Top of Material provided

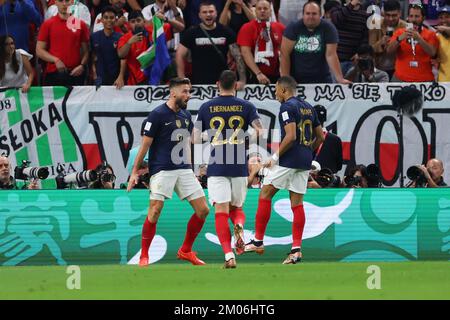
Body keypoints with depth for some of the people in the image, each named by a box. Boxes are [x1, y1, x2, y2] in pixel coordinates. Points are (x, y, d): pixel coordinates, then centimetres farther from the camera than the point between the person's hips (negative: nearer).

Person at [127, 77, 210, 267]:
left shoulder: (185, 116, 13)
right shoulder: (157, 115, -8)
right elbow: (145, 145, -7)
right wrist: (134, 172, -8)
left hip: (183, 169, 7)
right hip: (162, 170, -7)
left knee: (203, 210, 0)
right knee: (155, 211, -15)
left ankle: (185, 251, 15)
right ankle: (144, 256, -1)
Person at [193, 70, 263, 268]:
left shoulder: (206, 108, 4)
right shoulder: (246, 107, 2)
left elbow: (195, 139, 6)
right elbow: (260, 132, -10)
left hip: (216, 167, -1)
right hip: (239, 167, 1)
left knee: (221, 211, -3)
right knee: (236, 207, 18)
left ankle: (229, 255, -18)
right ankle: (239, 226, -18)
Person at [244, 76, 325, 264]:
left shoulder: (287, 107, -10)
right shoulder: (308, 108, 15)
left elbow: (291, 136, -20)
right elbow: (320, 137, 19)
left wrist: (275, 157, -11)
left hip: (288, 161, -8)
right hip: (304, 163, 8)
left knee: (265, 195, 4)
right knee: (297, 203, 6)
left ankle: (258, 241, 6)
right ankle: (296, 249, 0)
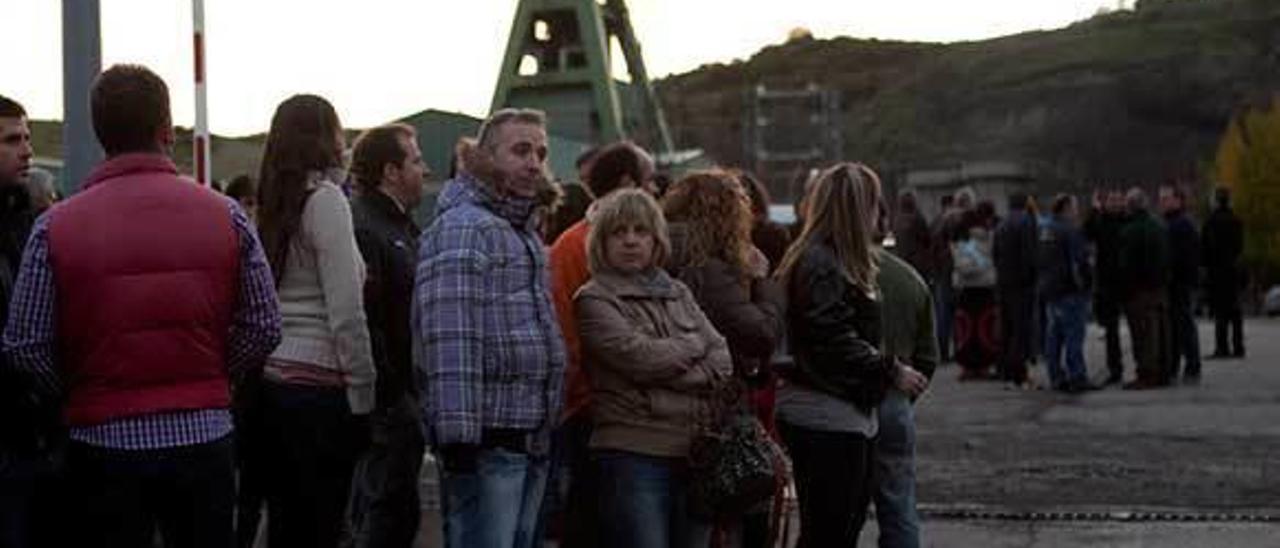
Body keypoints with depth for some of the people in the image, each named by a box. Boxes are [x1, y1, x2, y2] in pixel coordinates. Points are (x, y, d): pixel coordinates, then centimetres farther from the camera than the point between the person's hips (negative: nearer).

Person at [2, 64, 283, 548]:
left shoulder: (56, 228, -6)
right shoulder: (224, 216, -2)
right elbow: (263, 328, 0)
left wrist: (74, 398, 10)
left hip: (103, 441, -1)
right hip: (204, 434, 1)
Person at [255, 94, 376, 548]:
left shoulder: (272, 205, 11)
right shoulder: (326, 199, -9)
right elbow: (346, 313, -13)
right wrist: (363, 395, -9)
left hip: (272, 380, 7)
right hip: (320, 388, -7)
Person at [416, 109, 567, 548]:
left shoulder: (525, 235, 21)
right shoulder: (462, 230, -11)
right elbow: (450, 339, -20)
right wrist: (458, 436, -25)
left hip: (531, 441, 10)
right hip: (486, 441, -10)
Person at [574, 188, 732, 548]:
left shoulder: (679, 294, 17)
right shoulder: (594, 300, -1)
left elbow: (723, 362, 9)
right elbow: (640, 356, -14)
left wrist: (672, 369, -8)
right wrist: (693, 346, 3)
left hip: (695, 451, 6)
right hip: (634, 454, -6)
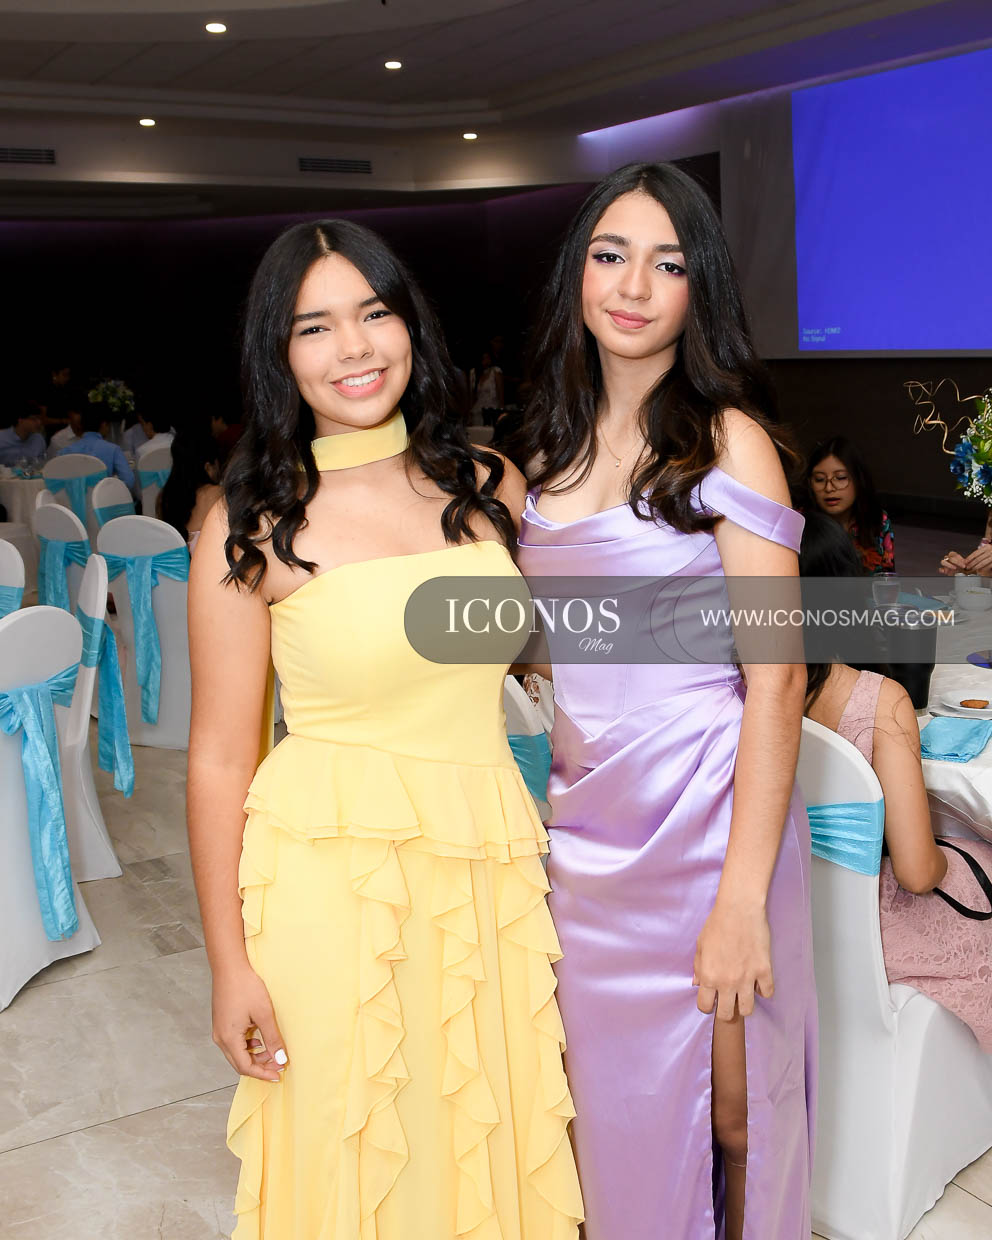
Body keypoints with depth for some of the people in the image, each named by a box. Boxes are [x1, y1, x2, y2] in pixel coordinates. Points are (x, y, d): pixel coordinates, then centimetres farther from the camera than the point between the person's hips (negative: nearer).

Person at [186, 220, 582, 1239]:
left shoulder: (488, 487, 4)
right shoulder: (256, 525, -7)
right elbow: (219, 757, -6)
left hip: (488, 860, 4)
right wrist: (231, 964, -6)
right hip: (332, 876, -3)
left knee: (489, 1140, 17)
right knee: (356, 1157, 12)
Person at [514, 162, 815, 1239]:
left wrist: (743, 896, -19)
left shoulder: (728, 440, -10)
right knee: (611, 1102, 17)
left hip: (708, 823, -5)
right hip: (586, 817, 6)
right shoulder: (551, 445, 9)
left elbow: (777, 678, -14)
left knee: (725, 1110, 9)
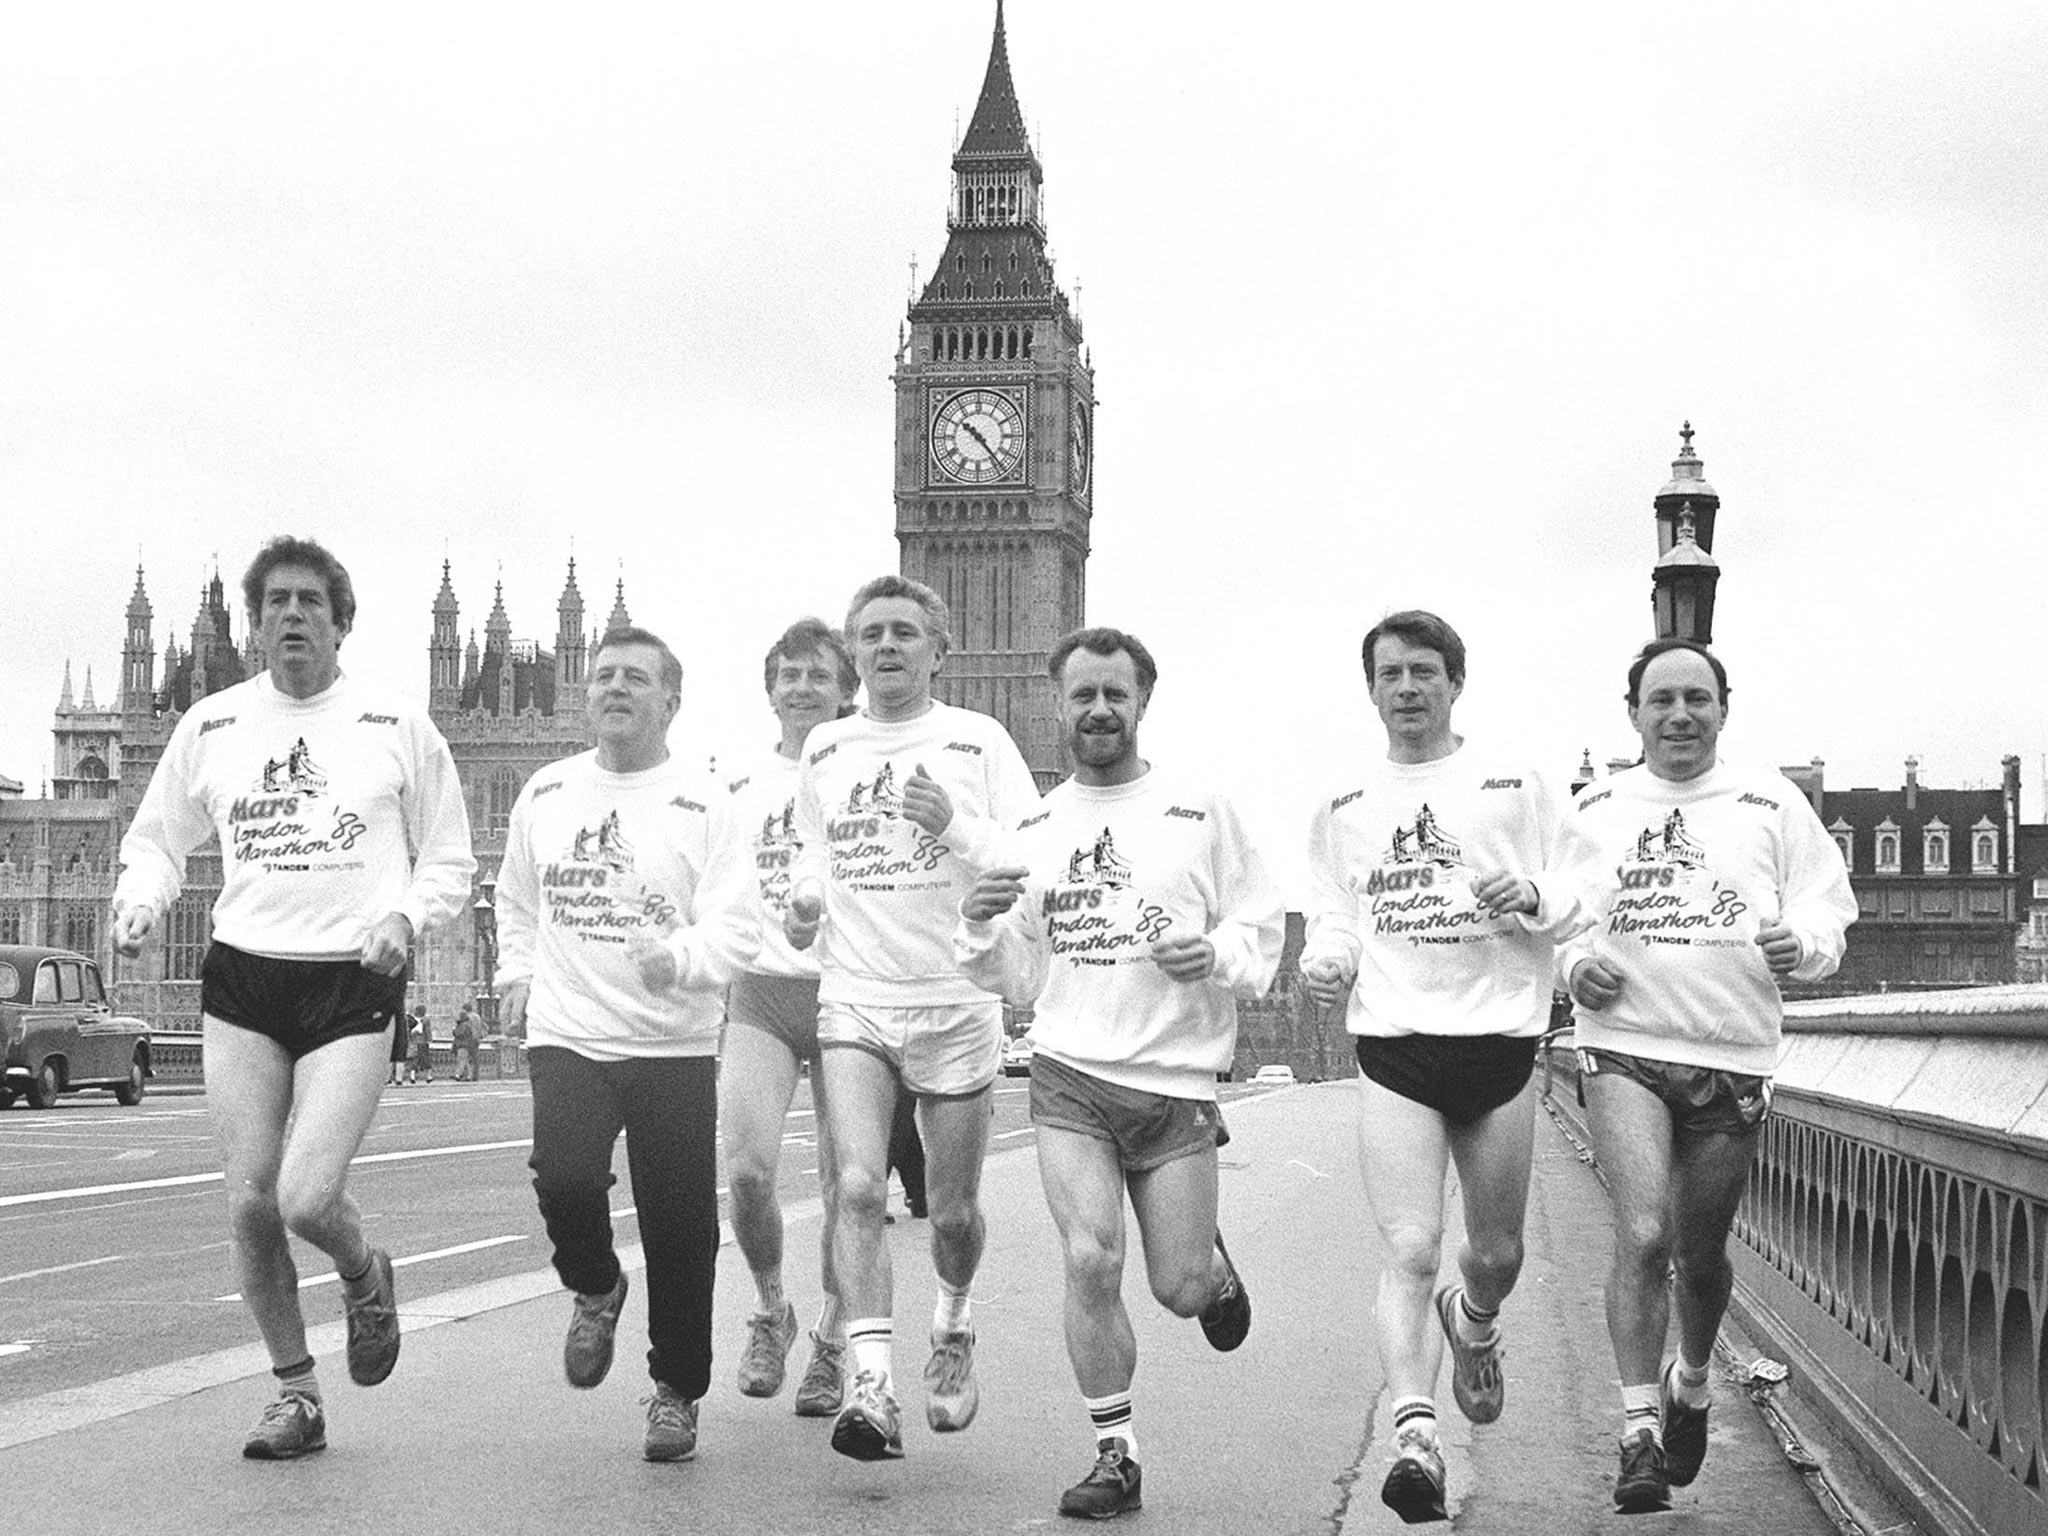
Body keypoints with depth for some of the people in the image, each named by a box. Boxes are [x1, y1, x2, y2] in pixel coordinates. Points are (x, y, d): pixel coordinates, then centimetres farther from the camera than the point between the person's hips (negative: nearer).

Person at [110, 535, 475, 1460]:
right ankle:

Bottom of Material provided

What you should do: All of the data above is to be repeated exactly, with the pictures left out.

Expected output:
Body keypoints with depth for some of the people in the image, each named by a box. Boxes are [x1, y1, x2, y2] in pixel coordinates. Points are (x, y, d): pixel coordinates, then centimetres farther from the camera than the point between the person's hips (negative: nearer).

Person at [127, 77, 210, 267]:
left shoulder: (185, 116, 13)
right shoulder: (157, 115, -8)
right elbow: (145, 145, -7)
right wrist: (134, 172, -8)
left hip: (183, 169, 7)
right hip: (162, 170, -7)
left knee: (203, 210, 0)
right knee: (155, 211, -15)
left ankle: (185, 251, 15)
right ankle: (144, 256, -1)
Person at [193, 70, 263, 268]:
left shoulder: (206, 108, 4)
right shoulder: (246, 107, 2)
left elbow: (195, 139, 6)
right elbow: (260, 132, -10)
left hip: (216, 167, -1)
right hip: (239, 167, 1)
left knee: (221, 211, -3)
right knee: (236, 207, 18)
left ankle: (229, 255, -18)
right ankle: (239, 226, -18)
Person at [244, 76, 325, 264]:
left shoulder: (287, 107, -10)
right shoulder: (308, 108, 15)
left elbow: (291, 136, -20)
right elbow: (320, 137, 19)
left wrist: (275, 157, -11)
left hip: (288, 161, -8)
right hip: (304, 163, 8)
left knee: (265, 195, 4)
right knee: (297, 203, 6)
left ankle: (258, 241, 6)
right ankle: (296, 249, 0)
Body keypoints with depth for some of the people in the image, each named by a box. Boxes are [x1, y1, x2, y2] in pixel coordinates. Points are (x, y, d): pixel coordinates, then centimetres farther from the camera than the point between the person's hips (negative: nearer).

Person at [2, 64, 283, 548]:
left shoulder: (56, 228, -6)
right shoulder: (224, 216, -2)
right elbow: (263, 328, 0)
left wrist: (74, 398, 10)
left hip: (103, 441, -1)
right hip: (204, 434, 1)
Person at [255, 94, 376, 548]:
left shoulder: (272, 205, 11)
right shoulder: (326, 199, -9)
right elbow: (346, 313, -13)
right wrist: (363, 395, -9)
left hip: (272, 380, 7)
right hip: (320, 388, -7)
Person at [416, 109, 567, 548]:
left shoulder: (525, 235, 21)
right shoulder: (462, 230, -11)
right elbow: (450, 339, -20)
right wrist: (458, 436, -25)
left hip: (531, 441, 10)
right hip: (486, 441, -10)
Person at [574, 188, 732, 548]:
left shoulder: (679, 294, 17)
right shoulder: (594, 300, -1)
left elbow: (723, 362, 9)
right elbow: (640, 356, -14)
left wrist: (672, 369, -8)
right wrist: (693, 346, 3)
left hip: (695, 451, 6)
right hip: (634, 454, -6)
Body keypoints with depth for some of the people in the image, each named by a box. Boxes are [x1, y1, x2, y2] in pixel coordinates. Points are (x, y, d): pixel coordinates, then centimetres farther from the camera than the point between the person's hips (negative: nearer).

Person at [186, 220, 582, 1239]:
left shoulder: (488, 487, 4)
right shoulder: (256, 525, -7)
right elbow: (219, 757, -6)
left hip: (488, 860, 4)
right wrist: (231, 964, -6)
right hip: (332, 876, -3)
left knee: (489, 1140, 17)
right knee: (356, 1157, 12)
Person at [514, 162, 815, 1239]:
left wrist: (743, 896, -19)
left shoulder: (728, 440, -10)
right knee: (611, 1102, 17)
left hip: (708, 823, -5)
right hip: (586, 817, 6)
right shoulder: (551, 445, 9)
left elbow: (777, 678, -14)
left knee: (725, 1110, 9)
Body keypoints with depth for some of the people in the image, each named by a box. Boxes are [x1, y1, x2, y2] in pixel coordinates. Points are (x, y, d): pixel coordinates, then centimetres farther from the camera than the point between the person's hips (negative: nearer).

Person at [110, 535, 475, 1460]:
right ankle:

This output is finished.